One form of digital image search by content is to specify a color layout. A color layout is composed of a grid of boxes, each of which holds a color. A digital image's color layout may be created by superimposing a grid over the image, and storing values for each box corresponding to the predominant color of the digital image at the box's location. Accordingly, a color layout populated with colors by a user may then be compared to the color layouts of a set of stored digital images. The digital images whose color layouts most closely match the color layout specified by the user may then be presented. This process is known as color layout image search.
An example of a color layout is to create an 8×8 grid of boxes. If we are searching for digital images with blue sky at the top and sand at the bottom, one might color the first row of the box with sky blue and color the bottom row with tan or some other sand-like color. Applying this color layout to a color layout image search would retrieve all stored digital images that were searched, whose top eighth was close to sky blue and whose bottom eighth was close to tan. Because the middle six rows were not specified, digital images retrieved could have any color corresponding to those locations.
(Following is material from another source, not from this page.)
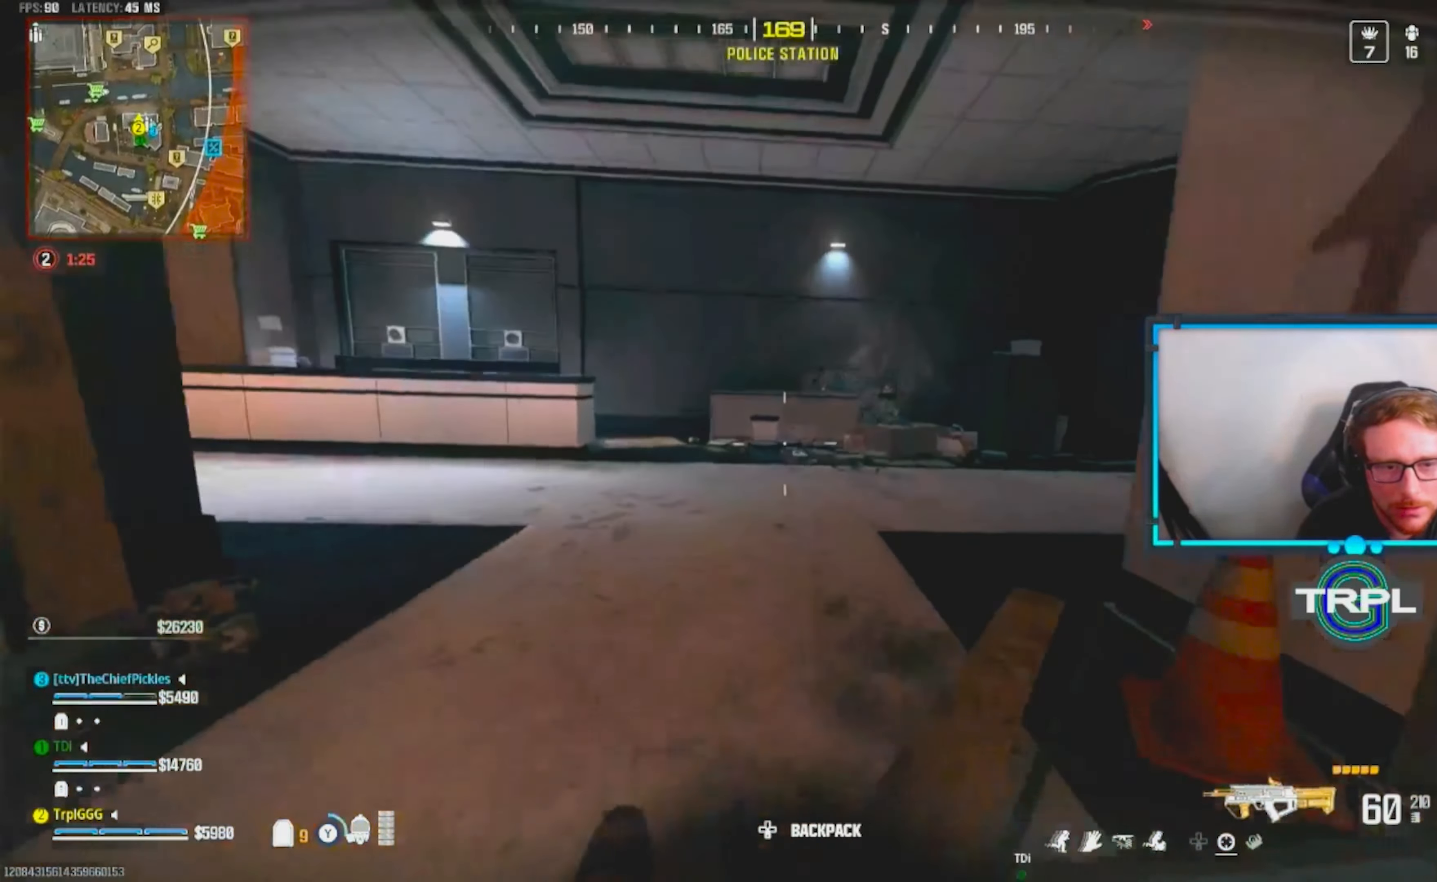
{"dt_ms": 500, "buttons": ["L3"], "left_stick": "up", "right_stick": "right"}
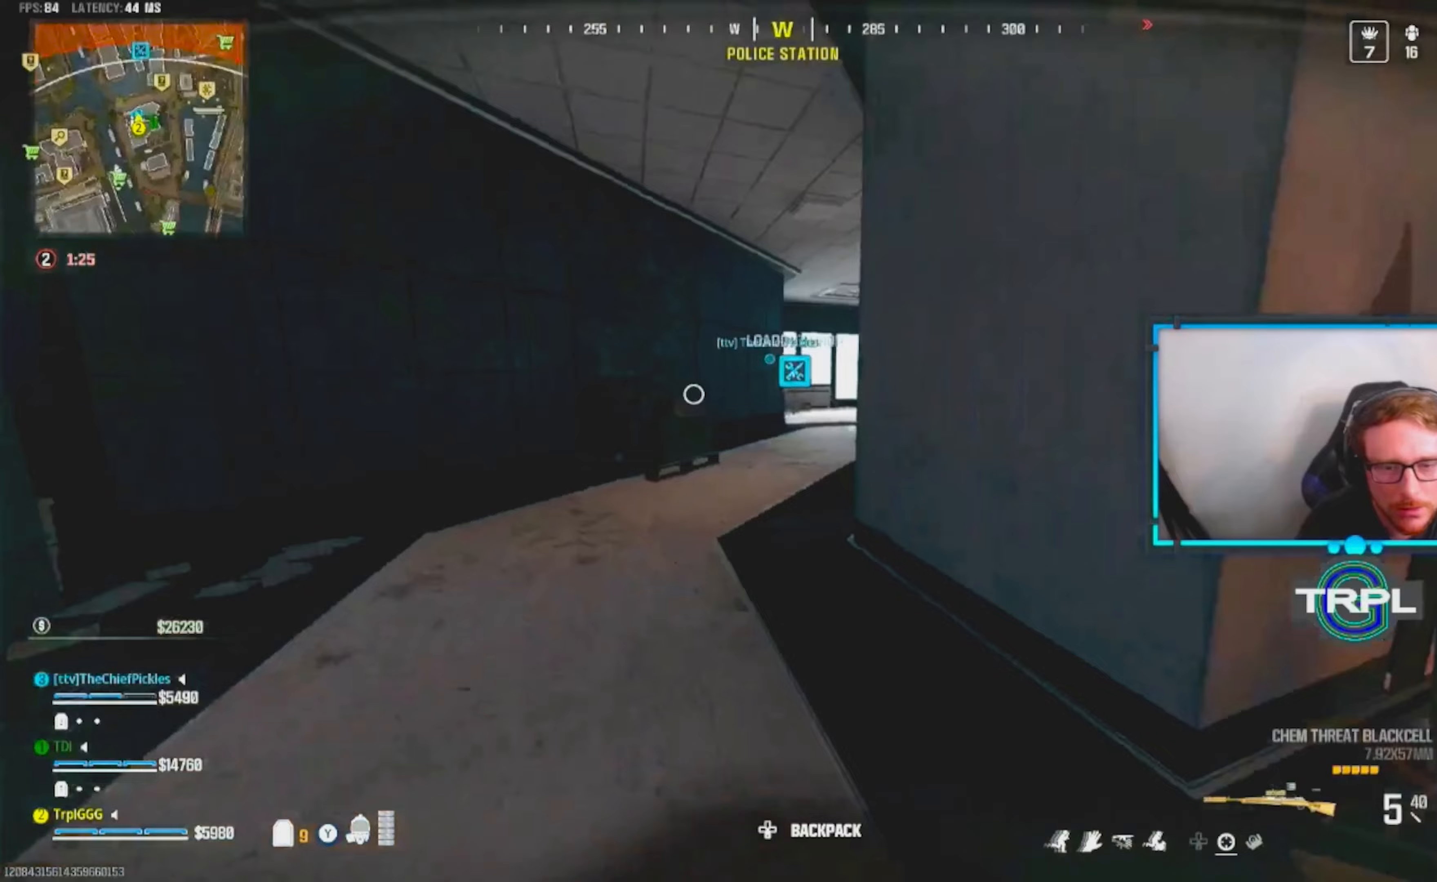
{"dt_ms": 500, "buttons": [], "left_stick": "up", "right_stick": "center", "events": [[33, "right_stick", "center"], [83, "L3", "up"], [200, "L3", "down"], [200, "left_stick", "up-left"], [300, "L3", "up"], [317, "B", "down"], [367, "L3", "down"], [417, "B", "up"], [433, "left_stick", "up"], [467, "L3", "up"]]}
There are multiple schemes to specify the color value in the grid boxes of a color layout. One scheme, called RGB, is to concatenate three 256 bit values, each corresponding to the amount of red, the amount of green, and the amount of blue contributing to the color to be coded. Another scheme, called HLS is to concatenate three 256 bit values, each corresponding to the hue, luminosity, and saturation contributing to the color to be coded. There are schemes that take into account techniques to compress RGB and HLS values. Regardless of the scheme, a color value stored in a color layout may then be compared to another color layout for equivalence, or a similarity score calculated.
Specifying a color layout manually is a time intensive task. The color layout UI automatically calculates these color layout values and the color layouts after a user draws a color layout on a color map control. These color layouts may then be input into a color layout image search engine to perform an image search.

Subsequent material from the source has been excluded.